## Texto de lectura
Lo ignoro casi todo de Ramsha, incluso el apellido. Sé de ella solo que vive en el Reino Unido y que, por lo visto, es licenciada en Políticas y Derechos Humanos, y que tiene cuenta en Twitter. Pero un tuit suyo ha suscitado comentarios muy sabrosos, y no es para menos por cuanto contiene en pocas palabras un reflejo exacto de cómo una entera generación parece ver el mundo.
“Así que, básicamente, mi grado en Políticas y Derechos Humanos es una falsificación y una mentira, porque por lo visto algunos países pueden hacer absolutamente todo y cualquier cosa”, reza el tuit.
Ni siquiera tengo especial interés en saber qué detalle geopolítico concreto ha motivado la desesperanza de Ramsha, y es mejor así, porque lo interesante es esa confianza en “una comunidad internacional basada en reglas”, por seguir la denominación de moda.
A escala nacional, los españoles lo estamos viviendo. Vivimos bajo un régimen que mantiene el andamiaje de una democracia liberal de partidos en la que una persona, el presidente del Gobierno, puede cometer desmanes jurídicos, institucionales y políticos inimaginables hace solo unos años sin que nadie pueda detenerle. Y en cada ocasión surge el ya deprimentemente clásico grito de la derecha impotente: no puede hacer ESO.
Porque la ley, por citar al genial tuitero Ciriaco. Hay una ley que lo impide. Y está la Constitución, ese venerable ‘paper’ revisado por pares.

## Líneas dadas
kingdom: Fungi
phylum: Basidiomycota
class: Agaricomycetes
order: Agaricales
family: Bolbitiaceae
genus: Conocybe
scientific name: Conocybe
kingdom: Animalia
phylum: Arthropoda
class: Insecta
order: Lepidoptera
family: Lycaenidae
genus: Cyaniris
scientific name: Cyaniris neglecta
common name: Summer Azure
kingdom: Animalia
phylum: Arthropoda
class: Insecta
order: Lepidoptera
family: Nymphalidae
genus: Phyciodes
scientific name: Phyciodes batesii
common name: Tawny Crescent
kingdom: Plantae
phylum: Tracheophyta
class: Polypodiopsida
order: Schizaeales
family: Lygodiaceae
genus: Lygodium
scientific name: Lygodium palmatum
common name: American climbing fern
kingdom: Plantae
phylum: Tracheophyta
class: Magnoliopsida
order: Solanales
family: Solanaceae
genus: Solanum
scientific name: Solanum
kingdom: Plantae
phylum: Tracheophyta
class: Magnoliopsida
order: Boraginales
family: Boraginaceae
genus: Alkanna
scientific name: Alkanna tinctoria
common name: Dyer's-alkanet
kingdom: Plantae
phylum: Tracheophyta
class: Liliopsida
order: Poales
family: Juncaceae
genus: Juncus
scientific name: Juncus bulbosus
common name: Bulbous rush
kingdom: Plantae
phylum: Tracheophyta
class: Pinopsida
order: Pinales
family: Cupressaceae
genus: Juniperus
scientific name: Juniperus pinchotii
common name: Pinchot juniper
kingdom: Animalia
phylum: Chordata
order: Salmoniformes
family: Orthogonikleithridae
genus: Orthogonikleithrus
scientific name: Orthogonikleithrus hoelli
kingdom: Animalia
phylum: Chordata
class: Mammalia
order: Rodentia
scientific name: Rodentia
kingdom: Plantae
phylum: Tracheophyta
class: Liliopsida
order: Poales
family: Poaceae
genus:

## Consigna 1
Copia el texto de lectura empezando en "Ni siquiera tengo" y terminando en "revisado por pares.", y sustituye "Constitución" por "Carta Magna".
## Consigna 2
Según el texto de lectura, ¿en qué país vive Ramsha?
Usa únicamente el texto de lectura.

## Solución 1
Ni siquiera tengo especial interés en saber qué detalle geopolítico concreto ha motivado la desesperanza de Ramsha, y es mejor así, porque lo interesante es esa confianza en “una comunidad internacional basada en reglas”, por seguir la denominación de moda.
A escala nacional, los españoles lo estamos viviendo. Vivimos bajo un régimen que mantiene el andamiaje de una democracia liberal de partidos en la que una persona, el presidente del Gobierno, puede cometer desmanes jurídicos, institucionales y políticos inimaginables hace solo unos años sin que nadie pueda detenerle. Y en cada ocasión surge el ya deprimentemente clásico grito de la derecha impotente: no puede hacer ESO.
Porque la ley, por citar al genial tuitero Ciriaco. Hay una ley que lo impide. Y está la Carta Magna, ese venerable ‘paper’ revisado por pares.

## Solución 2
En el Reino Unido.